◆ DESCRIPTION OF THE TASK:
Please set down word for word every line from the one holding "nose: (619, 461)" to the end of the data below, both included.

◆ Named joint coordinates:
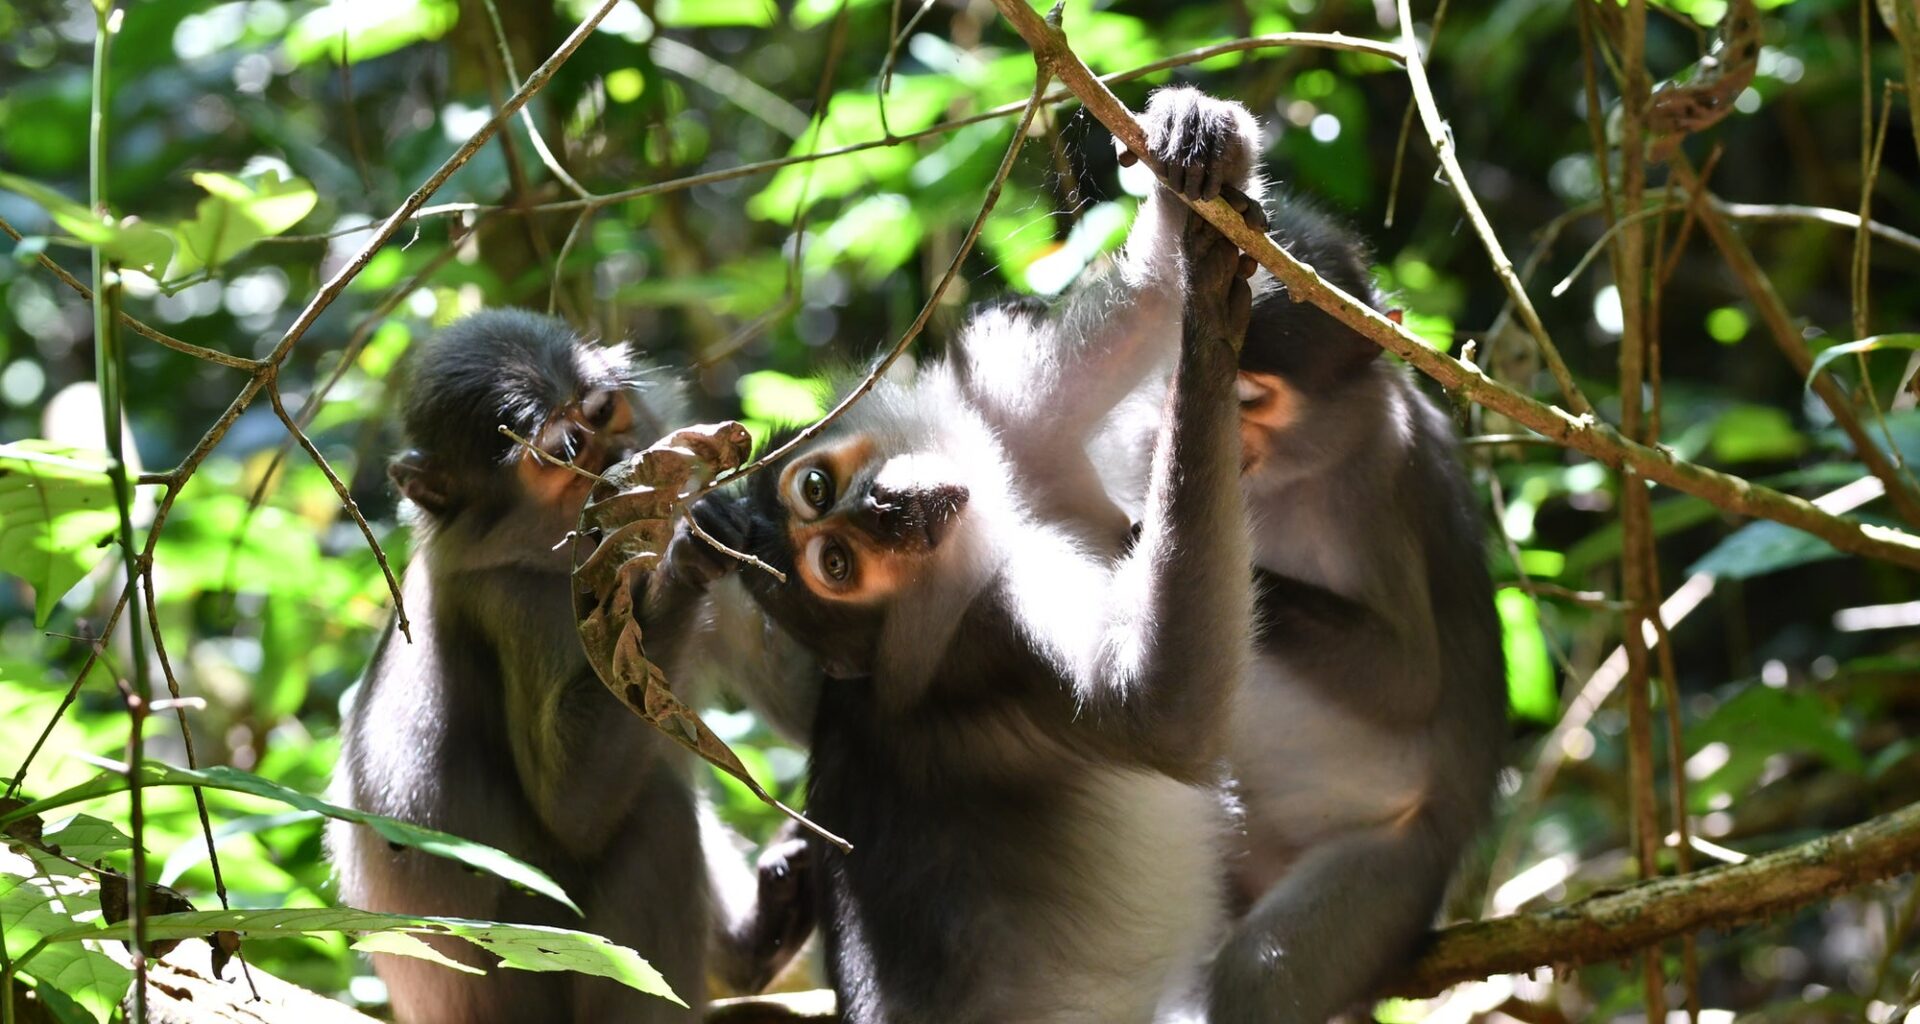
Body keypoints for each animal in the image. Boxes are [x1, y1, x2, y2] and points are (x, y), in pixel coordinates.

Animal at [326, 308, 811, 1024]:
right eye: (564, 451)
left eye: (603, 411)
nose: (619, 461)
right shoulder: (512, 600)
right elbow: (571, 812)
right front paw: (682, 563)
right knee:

◆ EXERCISE ANSWER:
nose: (619, 461)
right shoulder: (512, 600)
right elbow: (571, 812)
right front paw: (682, 563)
right knee:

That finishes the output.